While some employers don’t ask for a resume, at times it may be necessary to upload one in an online application. Other employers may prefer getting a paper copy. It’s best to have a resume prepared in case one is requested.

Start by creating a basic resume on the computer. This can and should be tweaked for each application, matching the language used in the job description as closely as possible. In other words, the smart job seeker will end up creating several versions of his or her basic resume. Save each one as a separate file, because the resume created for the Burger Boy job two weeks ago may be the best starting point for the resume tailored to today’s job opening at Beef & Bun.

Many resume templates can be found online. Following the header, which features contact information, most resumes now start off with a summary statement instead of the “Objective” we old-timers used to put at the top. However it’s identified, Jackie says the summary can be thought of as a branding statement: what are the skills and qualities the job seeker is bringing to the table?

Because our atypical job seekers really need to make a positive impression in order to have a chance, Jackie suggests that they take the extra step of making mini-resumes printed on card stock. The mini-resume, sized so that four of them can be cut from an 8 1/2 x 11 sheet, provides the applicant’s contact information and highlights what s/he’s got to offer. Like a business card, the mini-resumes can be given to the manager when the job-seeker follows up after an application (see below) as a tangible reminder of who this person is.

The application process

According to Jackie, it’s important that the job seeker keep a record of when and where they’ve applied. Big calendars (on a whiteboard or a desk blotter, for example) are a good way to keep track.

The applicant should plan a drop-in visit to the hiring manager one week after submitting the application. The script could go something like “Hello, I’m [Hiram Eenow] and I applied for the ____ position last week. Do you recall whether you’ve reviewed my application?” [The manager gives a reply] “Well, I’m very interested in being interviewed if the position is still open. Here’s a summary of what I can offer [applicant hands the manager his/her mini-resume]. May I have your business card?” [The manager replies] “Thanks for your time; I hope to see you again soon.”

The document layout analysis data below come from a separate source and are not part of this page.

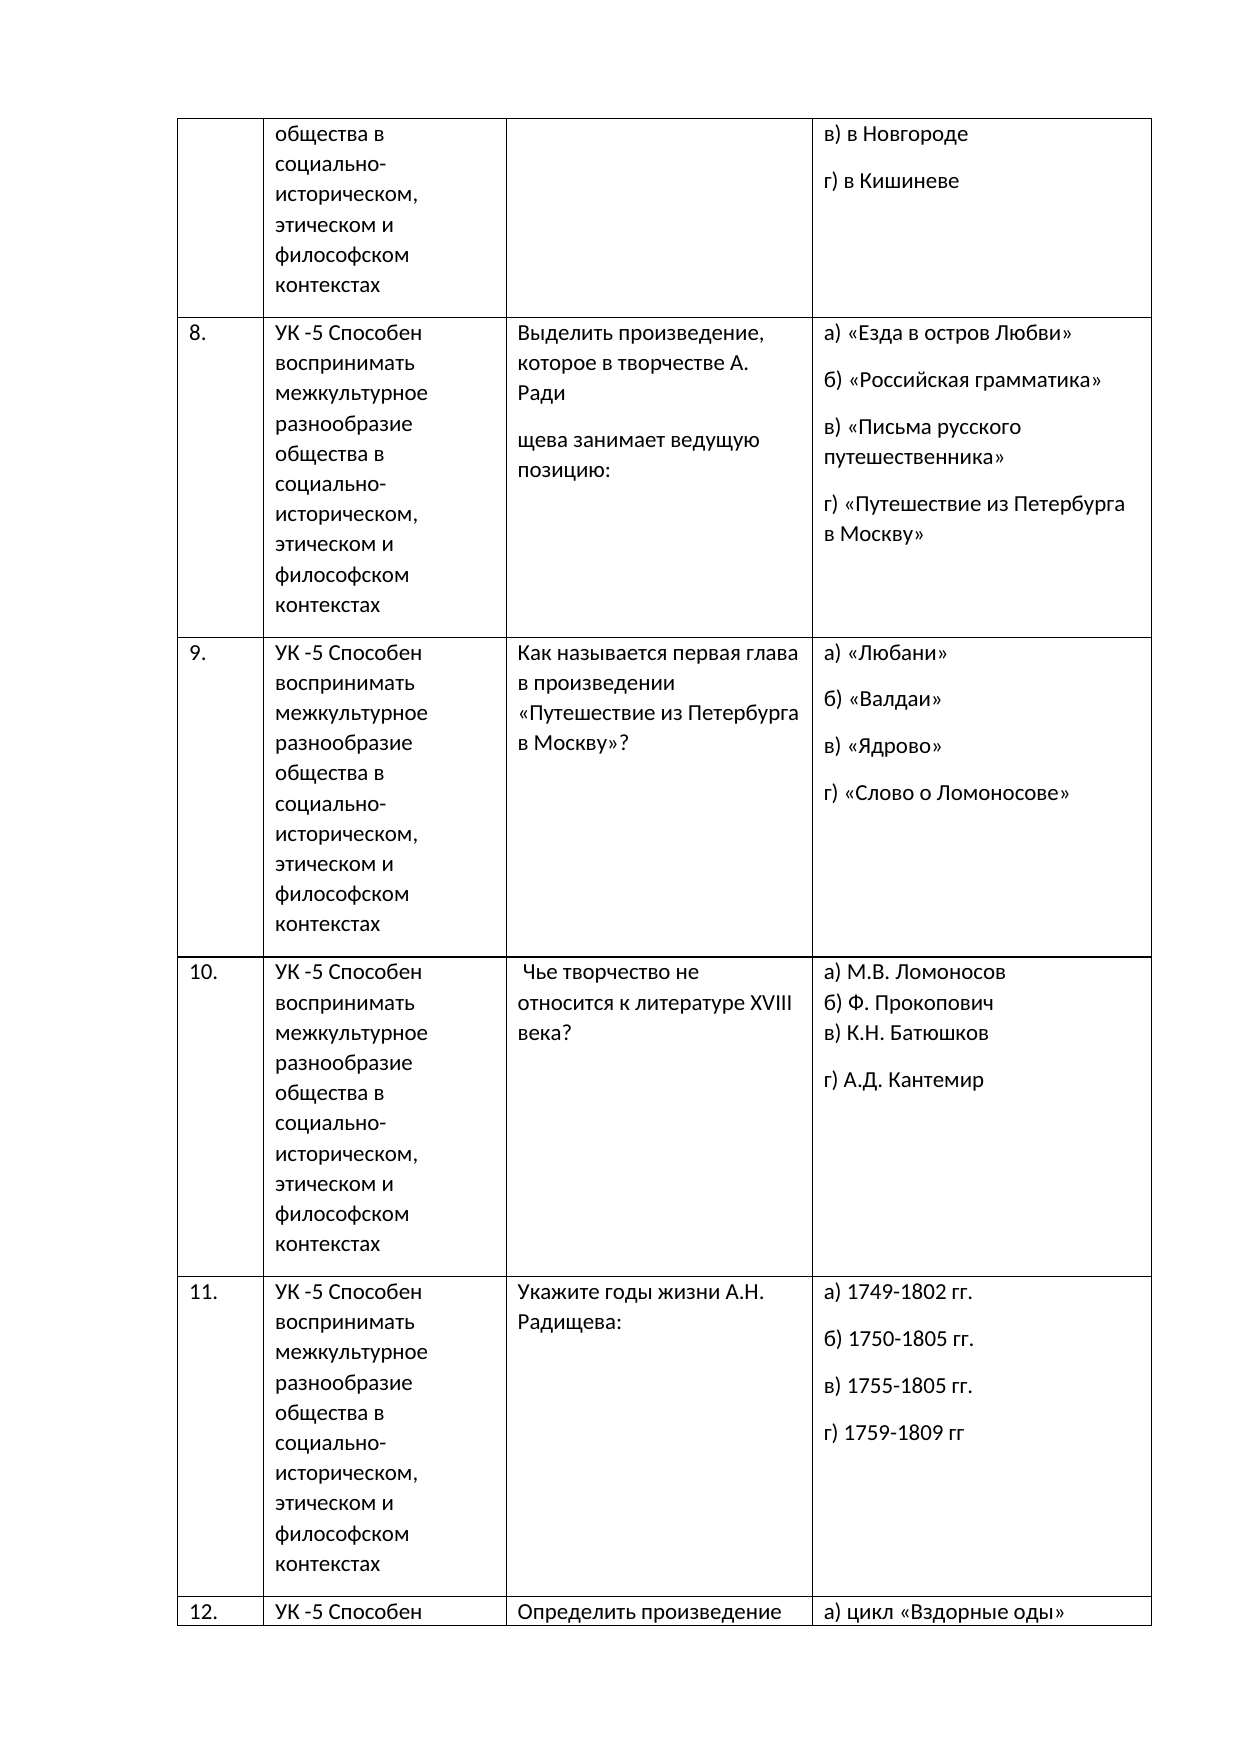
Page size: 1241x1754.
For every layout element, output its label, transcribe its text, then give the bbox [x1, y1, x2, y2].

table_cell 12. [178, 1597, 263, 1625]
table_cell УК -5 Способен воспринимать межкультурное разнообразие общества в социально-историческом, этическом и философском контекстах [264, 638, 506, 956]
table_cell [813, 119, 1151, 317]
table_cell а) «Любани» б) «Валдаи» в) «Ядрово» г) «Слово о Ломоносове» [813, 638, 1151, 956]
table_cell 10. [178, 958, 263, 1276]
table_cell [264, 119, 506, 317]
table_cell а) М.В. Ломоносов б) Ф. Прокопович в) К.Н. Батюшков г) А.Д. Кантемир [813, 958, 1151, 1276]
table_cell Как называется первая глава в произведении «Путешествие из Петербурга в Москву»? [507, 638, 812, 956]
table_cell Укажите годы жизни А.Н. Радищева: [507, 1277, 812, 1596]
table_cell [507, 119, 812, 317]
table_cell 9. [178, 638, 263, 956]
table_cell УК -5 Способен воспринимать межкультурное разнообразие общества в социально-историческом, этическом и философском контекстах [264, 1277, 506, 1596]
table_cell УК -5 Способен воспринимать межкультурное разнообразие общества в социально-историческом, этическом и философском контекстах [264, 958, 506, 1276]
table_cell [264, 1597, 506, 1625]
table_cell а) «Езда в остров Любви» б) «Российская грамматика» в) «Письма русского путешественника» г) «Путешествие из Петербурга в Москву» [813, 318, 1151, 637]
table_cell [507, 1597, 812, 1625]
table_cell 8. [178, 318, 263, 637]
table_cell Чье творчество не относится к литературе XVIII века? [507, 958, 812, 1276]
table_cell а) 1749-1802 гг. б) 1750-1805 гг. в) 1755-1805 гг. г) 1759-1809 гг [813, 1277, 1151, 1596]
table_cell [813, 1597, 1151, 1625]
table_cell Выделить произведение, которое в творчестве А. Ради щева занимает ведущую позицию: [507, 318, 812, 637]
table_cell 7. [178, 119, 263, 317]
table_cell УК -5 Способен воспринимать межкультурное разнообразие общества в социально-историческом, этическом и философском контекстах [264, 318, 506, 637]
table_cell 11. [178, 1277, 263, 1596]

An encounter like that will probably stand out in the manager’s mind!

Afterwards, the applicant should drop by every two weeks to make polite inquiries. That seems to be a good frequency for reminding the manager of one’s interest without being a pest. The applicant may need help after each encounter to interpret the cues in the manager’s body language and tone.


There’s lots more to the job search process than what is mentioned above. I’ve merely tried to share some insights that may not be well known.

Without having an “in” at a company, the odds can be slim for anyone to get an interview, let alone get hired. Using knowledge of what may help or hinder the application process makes the odds that much better – and our atypical young people need as much of a boost as we can possibly give them.